■ REQUEST:
Please print the listing that follows word for word, but skip any pictures it holds.

----

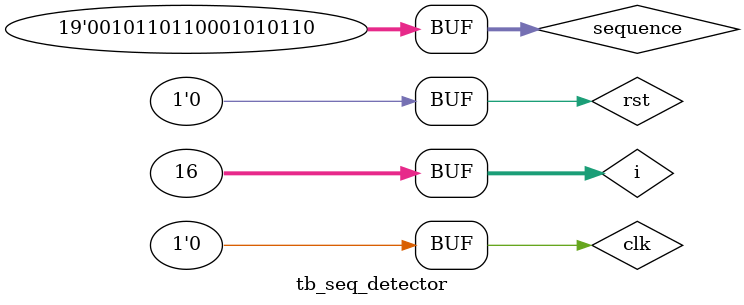
<source format=v>
module tb_seq_detector;
reg clk, rst, inp;
wire outp;
reg[18:0] sequence;
integer i;
seq_detector duty( clk, rst, inp, outp);
initial
begin
clk = 0;rst = 1;
sequence = 19'b0010110110001010110;
#5 rst = 0;
for( i = 0; i <= 18; i = i + 1)
begin
inp = sequence[i];
$display("State = ", duty.state, " Input = ", inp, ", Output = ", outp);
#2 clk = 1;
#2 clk = 0;


end
testing;
end

task testing;
for( i = 0; i <= 15; i = i + 1)
begin
inp = $random % 2;
#2 clk = 1;
#2 clk = 0;
#2
$display("State = ", duty.state, " Input = ", inp, ", Output = ", outp);
end
endtask
endmodule
</source>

----

■ RESULT FOR THIS EXERCISE:
<source format=v>
module tb_seq_detector;
reg clk, rst, inp;
wire outp;
reg[18:0] sequence;
integer i;
seq_detector duty( clk, rst, inp, outp);
initial
begin
clk = 0;rst = 1;
sequence = 19'b0010110110001010110;
#5 rst = 0;
for( i = 0; i <= 18; i = i + 1)
begin
inp = sequence[i];
$display("State = ", duty.state, " Input = ", inp, ", Output = ", outp);
#2 clk = 1;
#2 clk = 0;


end
testing;
end

task testing;
for( i = 0; i <= 15; i = i + 1)
begin
inp = $random % 2;
#2 clk = 1;
#2 clk = 0;
#2
$display("State = ", duty.state, " Input = ", inp, ", Output = ", outp);
end
endtask
endmodule
</source>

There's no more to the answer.